- Born: 6 February 1972 (age 54) Sheffield, England
- Occupation: Actor
- Years active: 1998–present
- Spouse: Georgia Mackenzie ​ ​(m. 2003; div. 2010)​
- Children: 1

= Richard Coyle =

English actor (born 1972)

Richard Coyle (born 6 February 1972) is an English film, television, and stage actor. He has also narrated numerous audiobooks.
Coyle got his big break on the television comedy Coupling, playing the role of Jeff Murdock. He played the lead role in the TV film Going Postal and in Renny Harlin's film 5 Days of War. In 2012, Coyle joined the cast of the show Covert Affairs as Simon Fischer, an FSB agent and love interest for Piper Perabo's Annie Walker. In 2018, Coyle was cast as Father Faustus Blackwood, a high priest of the Church of Night and Dean of the Academy of the Unseen Arts in the Netflix series Chilling Adventures of Sabrina. He played the role of Aberforth Dumbledore in Fantastic Beasts: The Secrets of Dumbledore.

On the stage, Coyle played the lead in Peter Gill's 2002 stage premiere of The York Realist, and later in the Donmar Warehouse production of the play Proof, in London, alongside Gwyneth Paltrow. He played the title role in Michael Grandage's production of Friedrich Schiller's Don Carlos In 2008 he starred in Harold Pinter's The Lover and The Collection at the Comedy Theatre in London. In 2010, he played John in Mark Haddon's play Polar Bears at the Donmar Warehouse, London. In 2014 he played MacDuff in the Kenneth Branagh and Rob Ashford directed Macbeth at the Park Avenue Armory, New York City. In 2022 Coyle starred in the role of Atticus Finch in the West End debut of Aaron Sorkin's adaptation of Harper Lee's American classic, To Kill a Mockingbird.

▸ **WHAT YOU ARE ASKED TO DO**
From the Richard Coyle article, list every character name he played on screen, according to the paragraph that begins "Coyle got his big break," along with the title each role belongs to.

▸ **RECORD SET**
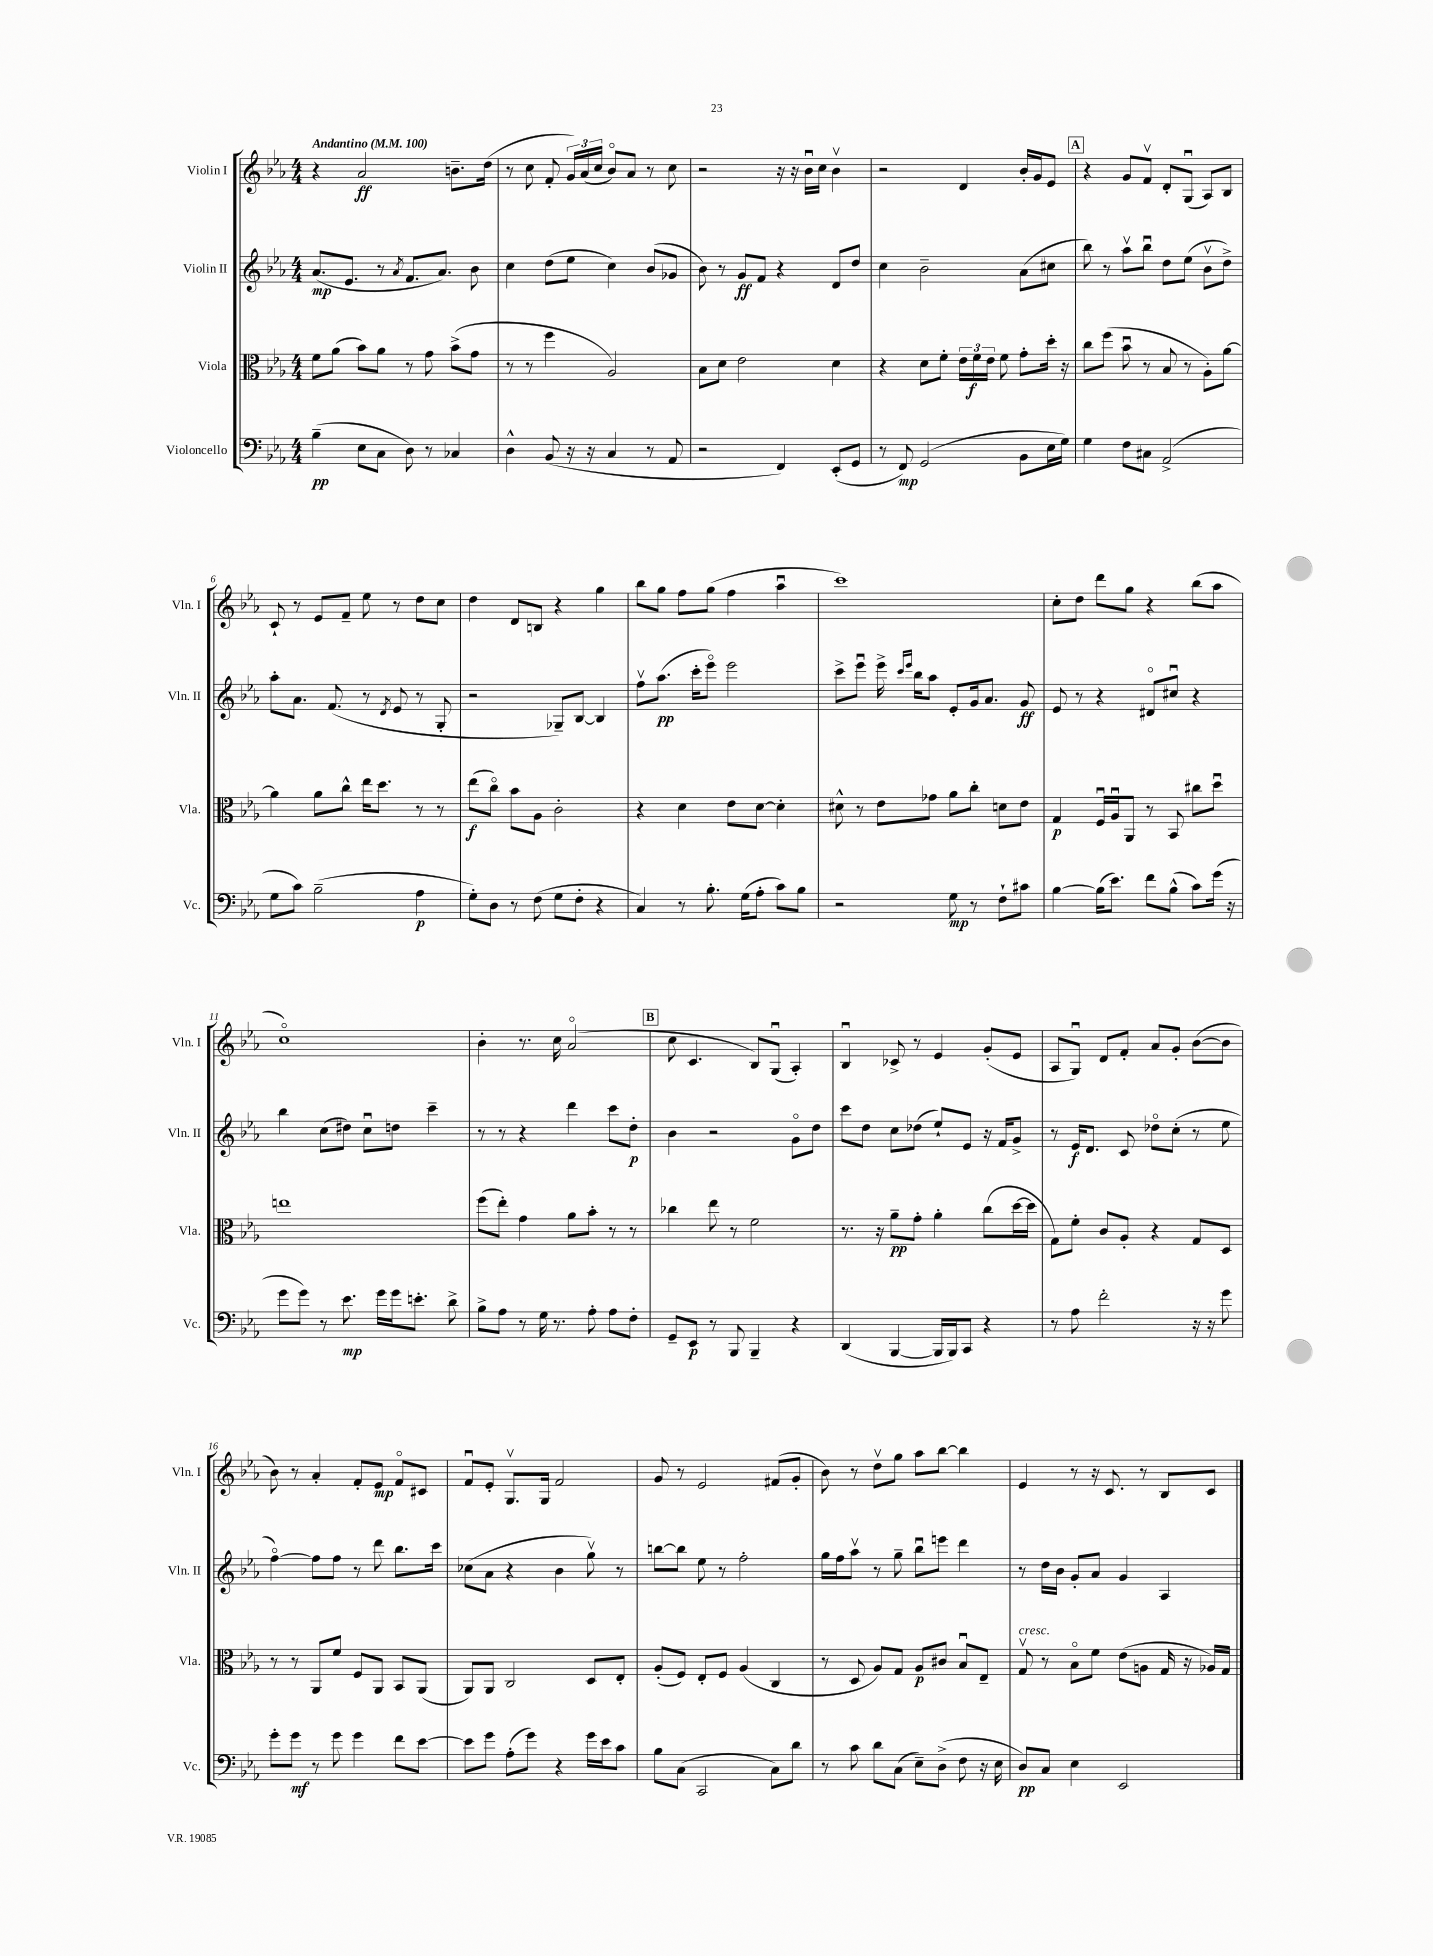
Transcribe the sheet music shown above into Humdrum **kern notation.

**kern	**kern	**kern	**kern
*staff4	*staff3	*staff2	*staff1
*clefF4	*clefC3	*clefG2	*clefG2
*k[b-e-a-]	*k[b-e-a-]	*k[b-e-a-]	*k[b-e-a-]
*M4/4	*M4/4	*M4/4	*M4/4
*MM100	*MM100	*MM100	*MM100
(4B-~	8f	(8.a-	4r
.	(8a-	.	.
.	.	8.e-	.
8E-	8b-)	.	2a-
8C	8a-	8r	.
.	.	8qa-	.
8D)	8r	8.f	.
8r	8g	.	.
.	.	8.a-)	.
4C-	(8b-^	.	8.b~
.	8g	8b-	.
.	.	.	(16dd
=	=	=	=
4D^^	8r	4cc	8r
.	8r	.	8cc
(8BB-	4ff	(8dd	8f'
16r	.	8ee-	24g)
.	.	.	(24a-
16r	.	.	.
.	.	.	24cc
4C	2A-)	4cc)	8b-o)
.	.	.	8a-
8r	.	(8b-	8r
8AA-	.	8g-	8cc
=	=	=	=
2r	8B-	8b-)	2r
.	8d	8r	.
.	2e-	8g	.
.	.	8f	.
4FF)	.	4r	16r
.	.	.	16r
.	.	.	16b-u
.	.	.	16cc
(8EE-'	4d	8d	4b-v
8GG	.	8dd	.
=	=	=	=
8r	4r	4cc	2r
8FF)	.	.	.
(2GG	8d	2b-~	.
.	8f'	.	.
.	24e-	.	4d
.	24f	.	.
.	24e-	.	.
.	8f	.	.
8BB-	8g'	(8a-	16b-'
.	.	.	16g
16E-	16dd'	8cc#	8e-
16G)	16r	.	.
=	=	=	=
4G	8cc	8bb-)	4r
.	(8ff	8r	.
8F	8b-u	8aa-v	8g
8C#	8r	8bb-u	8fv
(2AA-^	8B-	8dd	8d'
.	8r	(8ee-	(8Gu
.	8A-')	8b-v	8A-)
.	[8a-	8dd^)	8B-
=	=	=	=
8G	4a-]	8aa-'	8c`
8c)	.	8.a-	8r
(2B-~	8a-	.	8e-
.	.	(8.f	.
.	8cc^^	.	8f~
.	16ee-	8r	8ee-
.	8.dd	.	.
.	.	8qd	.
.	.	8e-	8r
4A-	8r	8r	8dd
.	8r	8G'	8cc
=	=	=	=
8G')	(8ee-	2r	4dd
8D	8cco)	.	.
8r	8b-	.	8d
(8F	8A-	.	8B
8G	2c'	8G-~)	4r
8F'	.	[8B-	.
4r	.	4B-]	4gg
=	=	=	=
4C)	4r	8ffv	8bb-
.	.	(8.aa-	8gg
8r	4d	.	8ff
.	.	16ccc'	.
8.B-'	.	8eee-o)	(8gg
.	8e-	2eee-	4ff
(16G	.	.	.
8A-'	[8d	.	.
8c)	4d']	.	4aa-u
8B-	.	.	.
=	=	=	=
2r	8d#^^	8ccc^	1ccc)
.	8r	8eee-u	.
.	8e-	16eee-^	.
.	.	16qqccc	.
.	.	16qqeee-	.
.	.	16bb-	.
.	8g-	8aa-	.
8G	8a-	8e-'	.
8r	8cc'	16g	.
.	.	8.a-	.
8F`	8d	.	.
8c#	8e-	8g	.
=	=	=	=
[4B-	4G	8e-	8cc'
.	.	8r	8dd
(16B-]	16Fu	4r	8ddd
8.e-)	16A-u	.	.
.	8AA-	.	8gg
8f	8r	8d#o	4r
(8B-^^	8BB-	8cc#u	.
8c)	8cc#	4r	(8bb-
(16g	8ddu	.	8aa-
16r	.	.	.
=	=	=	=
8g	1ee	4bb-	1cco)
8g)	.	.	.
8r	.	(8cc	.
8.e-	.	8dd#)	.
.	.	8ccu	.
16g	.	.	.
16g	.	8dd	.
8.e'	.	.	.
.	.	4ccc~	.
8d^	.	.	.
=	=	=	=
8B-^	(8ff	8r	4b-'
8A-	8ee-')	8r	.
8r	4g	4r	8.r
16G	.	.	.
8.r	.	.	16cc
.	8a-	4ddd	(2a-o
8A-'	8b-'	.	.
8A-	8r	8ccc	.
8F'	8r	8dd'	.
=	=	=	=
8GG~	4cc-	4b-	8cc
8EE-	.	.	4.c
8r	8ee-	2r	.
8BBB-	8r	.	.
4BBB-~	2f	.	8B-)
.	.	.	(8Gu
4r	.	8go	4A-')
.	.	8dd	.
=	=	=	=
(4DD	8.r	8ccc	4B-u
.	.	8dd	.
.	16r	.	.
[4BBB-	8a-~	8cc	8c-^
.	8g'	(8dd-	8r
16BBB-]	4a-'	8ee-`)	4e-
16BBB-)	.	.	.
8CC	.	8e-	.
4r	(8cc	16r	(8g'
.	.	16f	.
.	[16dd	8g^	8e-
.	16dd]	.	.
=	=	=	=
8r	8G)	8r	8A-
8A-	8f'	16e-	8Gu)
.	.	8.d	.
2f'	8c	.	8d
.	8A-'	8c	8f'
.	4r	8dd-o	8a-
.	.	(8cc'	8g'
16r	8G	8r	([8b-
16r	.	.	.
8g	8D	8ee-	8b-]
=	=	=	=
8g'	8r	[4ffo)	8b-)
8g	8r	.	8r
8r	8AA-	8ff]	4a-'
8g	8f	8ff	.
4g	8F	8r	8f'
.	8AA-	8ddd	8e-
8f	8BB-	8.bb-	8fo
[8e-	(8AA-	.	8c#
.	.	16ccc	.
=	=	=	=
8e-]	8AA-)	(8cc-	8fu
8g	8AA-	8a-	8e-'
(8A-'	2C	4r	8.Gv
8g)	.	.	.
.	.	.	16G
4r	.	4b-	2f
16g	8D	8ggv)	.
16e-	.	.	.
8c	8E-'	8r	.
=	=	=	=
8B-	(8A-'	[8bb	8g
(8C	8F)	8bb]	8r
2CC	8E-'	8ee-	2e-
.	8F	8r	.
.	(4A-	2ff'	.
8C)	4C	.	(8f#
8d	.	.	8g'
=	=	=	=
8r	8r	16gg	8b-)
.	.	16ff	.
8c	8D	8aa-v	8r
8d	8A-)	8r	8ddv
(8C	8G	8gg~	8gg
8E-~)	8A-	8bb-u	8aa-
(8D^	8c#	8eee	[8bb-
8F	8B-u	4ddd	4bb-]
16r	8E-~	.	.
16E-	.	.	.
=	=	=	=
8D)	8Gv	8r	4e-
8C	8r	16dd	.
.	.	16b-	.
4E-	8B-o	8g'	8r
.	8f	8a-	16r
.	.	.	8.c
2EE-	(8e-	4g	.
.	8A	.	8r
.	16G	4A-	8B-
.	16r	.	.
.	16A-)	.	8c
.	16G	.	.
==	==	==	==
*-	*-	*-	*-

▸ **EXPECTED OUTPUT**
- Jeff Murdock in Coupling
- Simon Fischer in Covert Affairs
- Father Faustus Blackwood in Chilling Adventures of Sabrina
- Aberforth Dumbledore in Fantastic Beasts: The Secrets of Dumbledore